Thursday, March 25, 2010

When mental disorders aren't

Boston Herald
Psychiatrist Allen Francis
Monday, March 22, 2010


As chairman of the task force that created the current Diagnostic and Statistical Manual of Mental Disorders (DSM-IV), which came out in 1994, I learned from painful experience how small changes in the definition of mental disorders can create huge, unintended consequences.

Our panel tried hard to be careful, but inadvertently contributed to three false “epidemics” - attention deficit disorder, autism and childhood bipolar disorder. Our net was cast too wide and captured many “patients” who might have been far better off never entering the mental health system.

The first draft of the next edition of the DSM, posted for comment last month, is filled with suggestions that would multiply our mistakes and extend the reach of psychiatry dramatically deeper into the ever-shrinking domain of the normal. This could create tens of millions of innocent bystanders who would be mislabeled as having a mental disorder. The pharmaceutical industry would have a field day.

The manual, prepared by the American Psychiatric Association, is psychiatry’s only official way of deciding who has a “mental disorder” and who is “normal.” The quotes are necessary because this distinction is very hard to make at the fuzzy boundary between the two.

Where the DSM-vs.-normality boundary is drawn also influences insurance coverage, eligibility for disability and services, and legal status - to say nothing of stigma.

What are some of the most egregious invasions of normality suggested for DSM-V? “Binge eating disorder” is defined as one eating binge per week for three months. (I, along with more than 6 percent of the population, would qualify.) “Minor neurocognitive disorder” would capture many people with no more than the expected memory problems of aging.
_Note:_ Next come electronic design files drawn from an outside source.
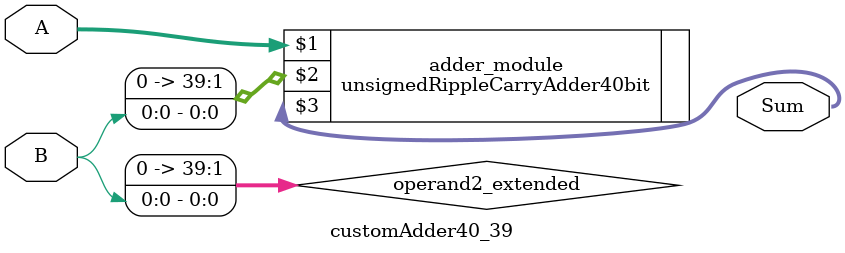
<source format=v>
module customAdder40_39(
                        input [39 : 0] A,
                        input [0 : 0] B,
                        
                        output [40 : 0] Sum
                );

        wire [39 : 0] operand2_extended;
        
        assign operand2_extended =  {39'b0, B};
        
        unsignedRippleCarryAdder40bit adder_module(
            A,
            operand2_extended,
            Sum
        );
        
        endmodule
        
</source>
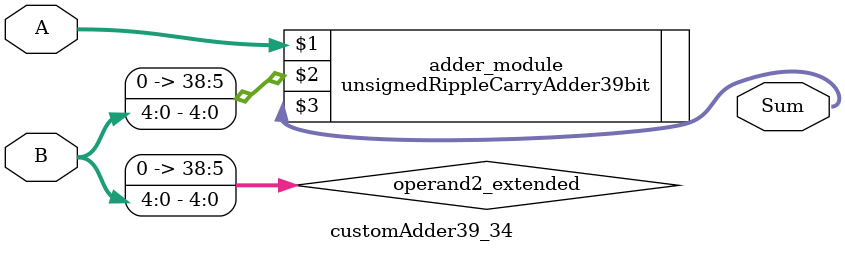
<source format=v>
module customAdder39_34(
                        input [38 : 0] A,
                        input [4 : 0] B,
                        
                        output [39 : 0] Sum
                );

        wire [38 : 0] operand2_extended;
        
        assign operand2_extended =  {34'b0, B};
        
        unsignedRippleCarryAdder39bit adder_module(
            A,
            operand2_extended,
            Sum
        );
        
        endmodule
        
</source>
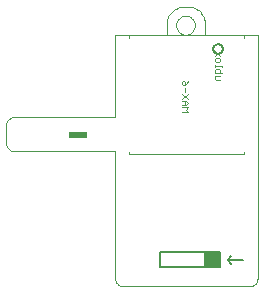
<source format=gbo>
G75*
%MOIN*%
%OFA0B0*%
%FSLAX24Y24*%
%IPPOS*%
%LPD*%
%AMOC8*
5,1,8,0,0,1.08239X$1,22.5*
%
%ADD10C,0.0000*%
%ADD11R,0.0591X0.0236*%
%ADD12C,0.0050*%
%ADD13C,0.0039*%
%ADD14C,0.0020*%
D10*
X009958Y013875D02*
X013333Y013875D01*
X013333Y009625D01*
X013335Y009595D01*
X013340Y009565D01*
X013349Y009536D01*
X013362Y009509D01*
X013377Y009483D01*
X013396Y009459D01*
X013417Y009438D01*
X013441Y009419D01*
X013467Y009404D01*
X013494Y009391D01*
X013523Y009382D01*
X013553Y009377D01*
X013583Y009375D01*
X017831Y009375D01*
X017861Y009377D01*
X017891Y009382D01*
X017920Y009391D01*
X017948Y009403D01*
X017973Y009419D01*
X017997Y009437D01*
X018019Y009458D01*
X018038Y009482D01*
X018053Y009508D01*
X018066Y009535D01*
X018075Y009564D01*
X018081Y009594D01*
X018083Y009624D01*
X018083Y017750D01*
X016333Y017750D01*
X016333Y018124D01*
X016333Y018125D02*
X016330Y018170D01*
X016323Y018215D01*
X016313Y018259D01*
X016300Y018303D01*
X016283Y018345D01*
X016263Y018386D01*
X016239Y018425D01*
X016213Y018462D01*
X016184Y018497D01*
X016152Y018529D01*
X016118Y018559D01*
X016082Y018586D01*
X016043Y018611D01*
X016003Y018632D01*
X015961Y018650D01*
X015918Y018664D01*
X015874Y018675D01*
X015829Y018683D01*
X015784Y018687D01*
X015738Y018688D01*
X015739Y018688D02*
X015603Y018688D01*
X015602Y018687D02*
X015555Y018682D01*
X015509Y018672D01*
X015464Y018660D01*
X015420Y018643D01*
X015377Y018624D01*
X015336Y018601D01*
X015297Y018575D01*
X015260Y018546D01*
X015226Y018514D01*
X015194Y018479D01*
X015164Y018442D01*
X015138Y018403D01*
X015115Y018362D01*
X015096Y018319D01*
X015079Y018275D01*
X015067Y018230D01*
X015057Y018184D01*
X015052Y018137D01*
X015050Y018090D01*
X015052Y018043D01*
X015052Y017750D01*
X013333Y017750D01*
X013333Y015000D01*
X009958Y015000D01*
X009928Y014998D01*
X009898Y014993D01*
X009869Y014984D01*
X009842Y014971D01*
X009816Y014956D01*
X009792Y014937D01*
X009771Y014916D01*
X009752Y014892D01*
X009737Y014866D01*
X009724Y014839D01*
X009715Y014810D01*
X009710Y014780D01*
X009708Y014750D01*
X009708Y014125D01*
X009710Y014095D01*
X009715Y014065D01*
X009724Y014036D01*
X009737Y014009D01*
X009752Y013983D01*
X009771Y013959D01*
X009792Y013938D01*
X009816Y013919D01*
X009842Y013904D01*
X009869Y013891D01*
X009898Y013882D01*
X009928Y013877D01*
X009958Y013875D01*
X015370Y018064D02*
X015372Y018099D01*
X015378Y018134D01*
X015388Y018167D01*
X015401Y018200D01*
X015418Y018231D01*
X015438Y018259D01*
X015462Y018285D01*
X015488Y018309D01*
X015516Y018329D01*
X015547Y018346D01*
X015580Y018359D01*
X015613Y018369D01*
X015648Y018375D01*
X015683Y018377D01*
X015718Y018375D01*
X015753Y018369D01*
X015786Y018359D01*
X015819Y018346D01*
X015850Y018329D01*
X015878Y018309D01*
X015904Y018285D01*
X015928Y018259D01*
X015948Y018231D01*
X015965Y018200D01*
X015978Y018167D01*
X015988Y018134D01*
X015994Y018099D01*
X015996Y018064D01*
X015994Y018029D01*
X015988Y017994D01*
X015978Y017961D01*
X015965Y017928D01*
X015948Y017897D01*
X015928Y017869D01*
X015904Y017843D01*
X015878Y017819D01*
X015850Y017799D01*
X015819Y017782D01*
X015786Y017769D01*
X015753Y017759D01*
X015718Y017753D01*
X015683Y017751D01*
X015648Y017753D01*
X015613Y017759D01*
X015580Y017769D01*
X015547Y017782D01*
X015516Y017799D01*
X015488Y017819D01*
X015462Y017843D01*
X015438Y017869D01*
X015418Y017897D01*
X015401Y017928D01*
X015388Y017961D01*
X015378Y017994D01*
X015372Y018029D01*
X015370Y018064D01*
D11*
X012101Y014424D03*
D12*
X014833Y010500D02*
X014833Y010000D01*
X016833Y010000D01*
X016333Y010000D01*
X016333Y010500D01*
X016833Y010500D01*
X016833Y010000D01*
X016833Y010500D01*
X014833Y010500D01*
X016333Y010459D02*
X016833Y010459D01*
X016833Y010410D02*
X016333Y010410D01*
X016333Y010362D02*
X016833Y010362D01*
X016833Y010313D02*
X016333Y010313D01*
X016333Y010265D02*
X016833Y010265D01*
X016833Y010216D02*
X016333Y010216D01*
X016333Y010168D02*
X016833Y010168D01*
X016833Y010119D02*
X016333Y010119D01*
X016333Y010071D02*
X016833Y010071D01*
X016833Y010022D02*
X016333Y010022D01*
X017083Y010250D02*
X017208Y010125D01*
X017083Y010250D02*
X017208Y010375D01*
X017083Y010250D02*
X017583Y010250D01*
X016606Y017280D02*
X016608Y017305D01*
X016614Y017329D01*
X016623Y017352D01*
X016636Y017373D01*
X016653Y017392D01*
X016672Y017409D01*
X016693Y017422D01*
X016716Y017431D01*
X016740Y017437D01*
X016765Y017439D01*
X016790Y017437D01*
X016814Y017431D01*
X016837Y017422D01*
X016858Y017409D01*
X016877Y017392D01*
X016894Y017373D01*
X016907Y017352D01*
X016916Y017329D01*
X016922Y017305D01*
X016924Y017280D01*
X016922Y017255D01*
X016916Y017231D01*
X016907Y017208D01*
X016894Y017187D01*
X016877Y017168D01*
X016858Y017151D01*
X016837Y017138D01*
X016814Y017129D01*
X016790Y017123D01*
X016765Y017121D01*
X016740Y017123D01*
X016716Y017129D01*
X016693Y017138D01*
X016672Y017151D01*
X016653Y017168D01*
X016636Y017187D01*
X016623Y017208D01*
X016614Y017231D01*
X016608Y017255D01*
X016606Y017280D01*
D13*
X017632Y017654D02*
X017632Y017753D01*
X013813Y017753D01*
X013813Y017654D01*
X013813Y013835D02*
X013813Y013776D01*
X017632Y013776D01*
X017632Y013835D01*
D14*
X015771Y015181D02*
X015698Y015255D01*
X015771Y015328D01*
X015551Y015328D01*
X015551Y015402D02*
X015698Y015402D01*
X015771Y015476D01*
X015698Y015549D01*
X015551Y015549D01*
X015551Y015623D02*
X015771Y015770D01*
X015661Y015844D02*
X015661Y015991D01*
X015661Y016065D02*
X015588Y016065D01*
X015551Y016102D01*
X015551Y016175D01*
X015588Y016212D01*
X015625Y016212D01*
X015661Y016175D01*
X015661Y016065D01*
X015735Y016139D01*
X015771Y016212D01*
X015551Y015770D02*
X015771Y015623D01*
X015661Y015549D02*
X015661Y015402D01*
X015551Y015181D02*
X015771Y015181D01*
X016710Y016239D02*
X016673Y016276D01*
X016673Y016386D01*
X016820Y016386D01*
X016820Y016460D02*
X016820Y016570D01*
X016783Y016607D01*
X016710Y016607D01*
X016673Y016570D01*
X016673Y016460D01*
X016893Y016460D01*
X016893Y016681D02*
X016893Y016718D01*
X016673Y016718D01*
X016673Y016681D02*
X016673Y016755D01*
X016710Y016828D02*
X016673Y016865D01*
X016673Y016939D01*
X016710Y016975D01*
X016783Y016975D01*
X016820Y016939D01*
X016820Y016865D01*
X016783Y016828D01*
X016710Y016828D01*
X016673Y017049D02*
X016820Y017196D01*
X016820Y017049D02*
X016673Y017196D01*
X016710Y016239D02*
X016820Y016239D01*
M02*

</source>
Grieving after the loss of a loved one could be misread as “major depression.” “Mixed anxiety depression” is defined by commonplace symptoms difficult to distinguish from the emotional pains of everyday life.

The recklessly expansive suggestions go on. “Attention deficit disorder” would become much more prevalent in adults, encouraging the already rampant use of stimulants. A category for temper could capture kids with normal tantrums.

The sexual disorders section is particularly adventurous. “Hypersexuality disorder” would bring great comfort to philanderers. “Paraphilic coercive disorder” introduces the dangerous idea that rapists merit a diagnosis of mental disorder if they get sexual excitement from raping.

Experts have an almost universal tendency to expand their own favorite disorders. This therapeutic zeal creates a huge blind spot to the great risks that come with unnecessary treatment.
Allen Frances is former chairman of psychiatry at Duke University.